- Directed by: Robert N. Bradbury
- Written by: Robert N. Bradbury
- Produced by: Anthony J. Xydias Sunset Productions
- Starring: Kenneth MacDonald
- Cinematography: L. W. McManigal
- Distributed by: Aywon Film Corporation
- Release date: July 1, 1924;
- Running time: 6 reels
- Country: United States
- Languages: Silent English intertitles

= Yankee Speed =

1924 film

Yankee Speed is a 1924 American silent Western film directed by Robert N. Bradbury and starring Kenneth MacDonald.
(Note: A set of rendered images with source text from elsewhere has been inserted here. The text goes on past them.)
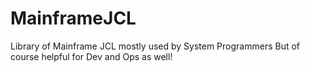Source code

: # MainframeJCL
Library of Mainframe JCL mostly used by System Programmers 
But of course helpful for Dev and Ops as well!
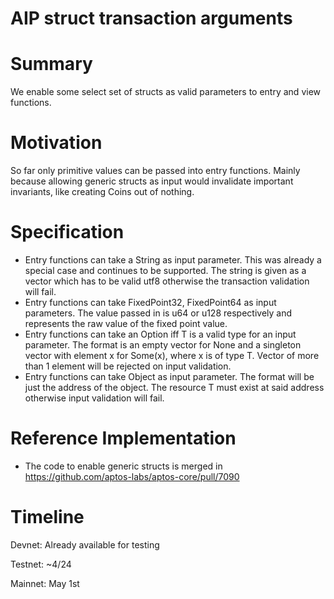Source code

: # AIP struct transaction arguments

# Summary

We enable some select set of structs as valid parameters to entry and view functions.

# Motivation

So far only primitive values can be passed into entry functions. Mainly because allowing generic structs as input would invalidate important invariants, like creating Coins out of nothing.

# Specification

- Entry functions can take a String as input parameter. This was already a special case and continues to be supported. The string is given as a vector<u8> which has to be valid utf8 otherwise the transaction validation will fail.
- Entry functions can take FixedPoint32, FixedPoint64 as input parameters. The value passed in is u64 or u128 respectively and represents the raw value of the fixed point value.
- Entry functions can take an Option<T> iff T is a valid type for an input parameter. The format is an empty vector for None and a singleton vector with element x for Some(x), where x is of type T. Vector of more than 1 element will be rejected on input validation.
- Entry functions can take Object<T> as input parameter. The format will be just the address of the object. The resource T must exist at said address otherwise input validation will fail.

# Reference Implementation

- The code to enable generic structs is merged in https://github.com/aptos-labs/aptos-core/pull/7090

# Timeline

Devnet: Already available for testing

Testnet: ~4/24

Mainnet: May 1st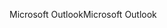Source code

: <span data-ttu-id="9789a-101">Microsoft Outlook</span><span class="sxs-lookup"><span data-stu-id="9789a-101">Microsoft Outlook</span></span>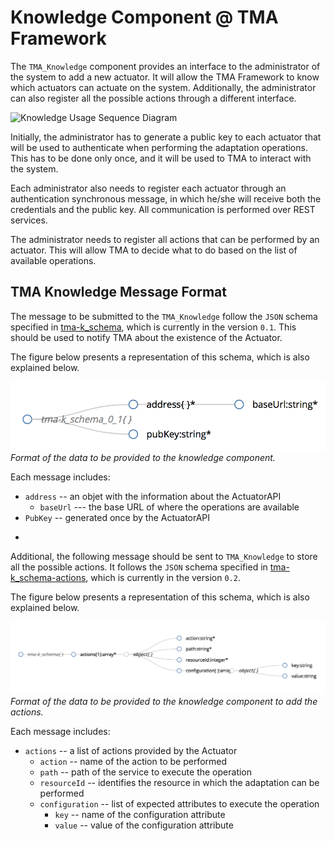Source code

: # Knowledge Component @ TMA Framework

The `TMA_Knowledge` component provides an interface to the administrator of the system to add a new actuator. It will allow the TMA Framework to know which actuators can actuate on the system. Additionally, the administrator can also register all the possible actions through a different interface.

![Knowledge Usage Sequence Diagram](https://github.com/eubr-atmosphere/tma-framework/blob/master/architecture/diagrams/TMA-E/TMA-E_Registration.jpg)

Initially, the administrator has to generate a public key to each actuator that will be used to authenticate when performing the adaptation operations. This has to be done only once, and it will be used to TMA to interact with the system.

Each administrator also needs to register each actuator through an authentication synchronous message, in which he/she will receive both the credentials and the public key. All communication is performed over REST services. 

The administrator needs to register all actions that can be performed by an actuator. This will allow TMA to decide what to do based on the list of available operations.

## TMA Knowledge Message Format

The message to be submitted to the `TMA_Knowledge` follow the `JSON` schema specified in [tma-k_schema](interface/atmosphere_tma-k_schema.json), which is currently in the version `0.1`. This should be used to notify TMA about the existence of the Actuator.

The figure below presents a representation of this schema, which is also explained below.

*![Knowledge Register Schema](interface/tma-k_register.png)Format of the data to be provided to the knowledge component.*

Each message includes:

* `address` -- an objet with the information about the ActuatorAPI
	* `baseUrl` --- the base URL of where the operations are available
* `PubKey` -- generated once by the ActuatorAPI

-

Additional, the following message should be sent to `TMA_Knowledge` to store all the possible actions. It follows the `JSON` schema specified in [tma-k_schema-actions](interface/atmosphere_tma-k_schema-actions.json), which is currently in the version `0.2`.

The figure below presents a representation of this schema, which is also explained below.

*![Knowledge Register Schema](interface/tma-k_actions.png)Format of the data to be provided to the knowledge component to add the actions.*

Each message includes:

* `actions` -- a list of actions provided by the Actuator
	* `action` -- name of the action to be performed
	* `path` -- path of the service to execute the operation
	* `resourceId` -- identifies the resource in which the adaptation can be performed
	* `configuration` -- list of expected attributes to execute the operation
		* `key` -- name of the configuration attribute
		* `value` -- value of the configuration attribute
A print is preserved at the Library of Congress.

==Cast==
- Kenneth MacDonald as Dick Vegas
- Jay Hunt as Don Verdugo
- Richard Lewis as Pedro Ramirez
- Milton J. Fahrney as Jose T. Vegas (* as Milton Fahrney)
- John Henry as Ramon Garcia
- Viola Yorga as Marquita Fernandez
- Virginia Ainsworth as Inez La Velle

== Censorship ==
Before Yankee Speed could be exhibited in Kansas, the Kansas Board of Review required the removal of a scene in reel 3, where a woman's undergarments are held up, and all Faro games in reel 5, except for the last scene.